Al oírla, los León y Lituma simultáneamente agravan los rostros, fruncen el ceño, asienten.

– Algún padre del Salesiano, doña Angélica- dice el Mono-. ¿Quiere que la acompañe? Hay uno simpático, que juega al fútbol con los churres. El padre Doménico.

– Sabe fútbol pero no sabe español -gruñe afónicamente la bufanda-. El padre Doménico, qué disparate.

– Como usted diga, padre -dice Angélica Mercedes-. Era para tener un velorio como Dios manda ¿ve usted? ¿A quién podríamos llamar, entonces?

El padre García se ha puesto de pie y está acomodándose el sombrero. El doctor Zevallos también se ha levantado.

– Vendré yo -el padre García hace un ademán impaciente-. ¿No ha pedido ese marimacho que yo venga?

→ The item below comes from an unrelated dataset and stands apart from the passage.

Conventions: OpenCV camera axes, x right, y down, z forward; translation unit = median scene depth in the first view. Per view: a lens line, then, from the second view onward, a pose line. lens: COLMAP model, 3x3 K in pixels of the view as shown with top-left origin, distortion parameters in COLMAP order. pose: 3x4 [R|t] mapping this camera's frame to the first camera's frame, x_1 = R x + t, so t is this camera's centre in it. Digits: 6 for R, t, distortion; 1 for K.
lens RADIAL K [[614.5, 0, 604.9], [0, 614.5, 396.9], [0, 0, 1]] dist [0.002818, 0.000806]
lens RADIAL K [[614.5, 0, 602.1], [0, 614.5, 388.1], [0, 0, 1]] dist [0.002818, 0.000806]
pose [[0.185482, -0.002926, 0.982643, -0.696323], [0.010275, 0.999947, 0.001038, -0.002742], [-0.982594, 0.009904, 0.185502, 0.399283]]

Para qué tanta habladuría entonces.

– Sí, padrecito -dice la Selvática-. La señora Chunga prefería que viniera usted.

El padre García se aleja hacia la puerta, curvo y oscuro, sin levantar los pies del suelo. El doctor Zevallos saca su cartera.

– No faltaba más, doctor -dice Angélica Mercedes-. Es una invitación mía, por el gusto que me dio trayendo al padre.

– Gracias, comadre -dice el doctor Zevallos-. Pero te dejo esto de todos modos, para los gastos del velorio. Hasta la noche, yo vendré también.

La Selvática y Angélica Mercedes acompañan al doctor Zevallos hasta la puerta, besan la mano del padre García y regresan a la chichería. Tomados del brazo, el padre García y el doctor Zevallos caminan dentro de un terral, bajo un sol animoso, entre piajenos cargados de leña y de tinajas, perros lanudos y churres, quemador, quemador, quemador, de voces incisivas e infatigables. El padre García no se inmuta: arrastra los pies empeñosamente y va con la cabeza colgando sobre el pecho, tosiendo y carraspeando. Al tomar una callecita recta, un poderoso rumor sale a su encuentro y tienen que pegarse contra un tabique de cañas para no ser atropellados por la masa de hombres y mujeres que escolta a un viejo taxi. Una bocina raquítica y desentonada cruza el aire todo el tiempo. De las chozas sale gente que se suma al tumulto, y algunas mujeres lanzan ya exclamaciones y otras elevan al cielo sus dedos en cruz. Un churre se planta frente a ellos sin mirarlos, los ojos vivaces y atolondrados, se murió el arpista, jala la manga al doctor Zevallos, ahí lo traían en el taxi, con su arpa y todo lo traían, y sale disparado, accionando. Por fin, termina de pasar el gentío. El padre García y el doctor Zevallos llegan a la avenida Sánchez Cerro, dando pasitos muy cortos, exhaustos.

– Yo pasaré a buscarlo -dice el doctor Zevallos-. Vendremos juntos al velorio. Trate de dormir unas ocho horas, lo menos.

– Ya sé, ya sé -gruñe el padre García-. No me esté dando consejos todo el tiempo.